TASK STATEMENT:
Convert every line of the entries below into a JSON list of strings, with one string per line and blank lines omitted.

DATA EXCERPTS:

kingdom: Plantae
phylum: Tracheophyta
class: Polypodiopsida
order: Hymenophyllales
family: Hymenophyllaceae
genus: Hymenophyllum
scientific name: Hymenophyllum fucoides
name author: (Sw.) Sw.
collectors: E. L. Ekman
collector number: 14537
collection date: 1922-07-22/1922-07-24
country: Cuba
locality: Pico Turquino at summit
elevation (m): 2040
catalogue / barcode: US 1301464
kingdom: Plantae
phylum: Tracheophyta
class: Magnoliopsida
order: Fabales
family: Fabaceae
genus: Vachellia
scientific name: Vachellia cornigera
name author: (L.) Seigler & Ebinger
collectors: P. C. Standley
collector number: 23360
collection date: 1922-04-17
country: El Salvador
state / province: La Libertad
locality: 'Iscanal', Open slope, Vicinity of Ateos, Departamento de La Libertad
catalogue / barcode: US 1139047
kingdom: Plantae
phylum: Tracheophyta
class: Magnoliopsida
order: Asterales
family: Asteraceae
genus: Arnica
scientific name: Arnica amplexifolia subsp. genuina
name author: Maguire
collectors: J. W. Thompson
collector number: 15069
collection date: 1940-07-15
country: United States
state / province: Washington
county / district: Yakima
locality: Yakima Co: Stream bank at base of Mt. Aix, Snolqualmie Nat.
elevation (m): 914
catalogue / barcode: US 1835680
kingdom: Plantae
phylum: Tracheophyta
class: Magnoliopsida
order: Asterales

ANSWER TO THE TASK:
[
  "kingdom: Plantae",
  "phylum: Tracheophyta",
  "class: Polypodiopsida",
  "order: Hymenophyllales",
  "family: Hymenophyllaceae",
  "genus: Hymenophyllum",
  "scientific name: Hymenophyllum fucoides",
  "name author: (Sw.) Sw.",
  "collectors: E. L. Ekman",
  "collector number: 14537",
  "collection date: 1922-07-22/1922-07-24",
  "country: Cuba",
  "locality: Pico Turquino at summit",
  "elevation (m): 2040",
  "catalogue / barcode: US 1301464",
  "kingdom: Plantae",
  "phylum: Tracheophyta",
  "class: Magnoliopsida",
  "order: Fabales",
  "family: Fabaceae",
  "genus: Vachellia",
  "scientific name: Vachellia cornigera",
  "name author: (L.) Seigler & Ebinger",
  "collectors: P. C. Standley",
  "collector number: 23360",
  "collection date: 1922-04-17",
  "country: El Salvador",
  "state / province: La Libertad",
  "locality: 'Iscanal', Open slope, Vicinity of Ateos, Departamento de La Libertad",
  "catalogue / barcode: US 1139047",
  "kingdom: Plantae",
  "phylum: Tracheophyta",
  "class: Magnoliopsida",
  "order: Asterales",
  "family: Asteraceae",
  "genus: Arnica",
  "scientific name: Arnica amplexifolia subsp. genuina",
  "name author: Maguire",
  "collectors: J. W. Thompson",
  "collector number: 15069",
  "collection date: 1940-07-15",
  "country: United States",
  "state / province: Washington",
  "county / district: Yakima",
  "locality: Yakima Co: Stream bank at base of Mt. Aix, Snolqualmie Nat.",
  "elevation (m): 914",
  "catalogue / barcode: US 1835680",
  "kingdom: Plantae",
  "phylum: Tracheophyta",
  "class: Magnoliopsida",
  "order: Asterales"
]